§ Stored items from a collection:

====

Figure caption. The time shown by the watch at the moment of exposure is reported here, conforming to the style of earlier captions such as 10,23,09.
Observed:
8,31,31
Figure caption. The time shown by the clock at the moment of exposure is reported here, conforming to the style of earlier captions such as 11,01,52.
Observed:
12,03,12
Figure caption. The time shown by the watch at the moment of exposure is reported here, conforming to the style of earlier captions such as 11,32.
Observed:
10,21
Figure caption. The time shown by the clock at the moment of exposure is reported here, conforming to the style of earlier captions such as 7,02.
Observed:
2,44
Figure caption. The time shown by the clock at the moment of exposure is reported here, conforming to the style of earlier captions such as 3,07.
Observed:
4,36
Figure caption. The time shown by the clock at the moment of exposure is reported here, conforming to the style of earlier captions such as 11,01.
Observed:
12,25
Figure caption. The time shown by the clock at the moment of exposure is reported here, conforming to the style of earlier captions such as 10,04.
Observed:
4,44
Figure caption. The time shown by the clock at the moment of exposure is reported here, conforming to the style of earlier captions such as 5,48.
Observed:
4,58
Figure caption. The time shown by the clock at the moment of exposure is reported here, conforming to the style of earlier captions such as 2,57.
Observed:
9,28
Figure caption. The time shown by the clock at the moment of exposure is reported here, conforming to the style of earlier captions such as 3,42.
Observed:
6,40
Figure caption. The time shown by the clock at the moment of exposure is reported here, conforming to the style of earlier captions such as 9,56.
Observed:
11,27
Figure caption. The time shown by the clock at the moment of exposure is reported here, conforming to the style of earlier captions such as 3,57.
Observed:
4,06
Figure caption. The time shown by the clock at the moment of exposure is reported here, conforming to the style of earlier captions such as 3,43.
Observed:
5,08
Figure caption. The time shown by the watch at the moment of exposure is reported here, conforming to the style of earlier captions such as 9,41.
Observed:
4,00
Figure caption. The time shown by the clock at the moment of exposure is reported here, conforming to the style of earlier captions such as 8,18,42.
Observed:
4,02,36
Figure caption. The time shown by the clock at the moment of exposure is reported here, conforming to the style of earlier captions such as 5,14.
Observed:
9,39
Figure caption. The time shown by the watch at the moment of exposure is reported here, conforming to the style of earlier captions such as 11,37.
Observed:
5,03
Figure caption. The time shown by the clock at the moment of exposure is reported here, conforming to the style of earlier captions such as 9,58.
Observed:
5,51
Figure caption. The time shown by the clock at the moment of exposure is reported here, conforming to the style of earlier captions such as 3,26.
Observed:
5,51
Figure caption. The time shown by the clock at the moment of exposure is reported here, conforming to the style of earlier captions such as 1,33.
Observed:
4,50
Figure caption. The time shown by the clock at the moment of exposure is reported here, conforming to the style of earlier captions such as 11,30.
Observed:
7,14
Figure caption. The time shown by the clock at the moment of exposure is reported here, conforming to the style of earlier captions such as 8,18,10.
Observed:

====

§ Your task:
Rewrite the rows starting at the line that contains "such as 11,30." and ending at the end of the rows, replacing "Observed" with "Recorded" and leaving everything else unchanged.

§ Correct answer:
Figure caption. The time shown by the clock at the moment of exposure is reported here, conforming to the style of earlier captions such as 11,30.
Recorded:
7,14
Figure caption. The time shown by the clock at the moment of exposure is reported here, conforming to the style of earlier captions such as 8,18,10.
Recorded:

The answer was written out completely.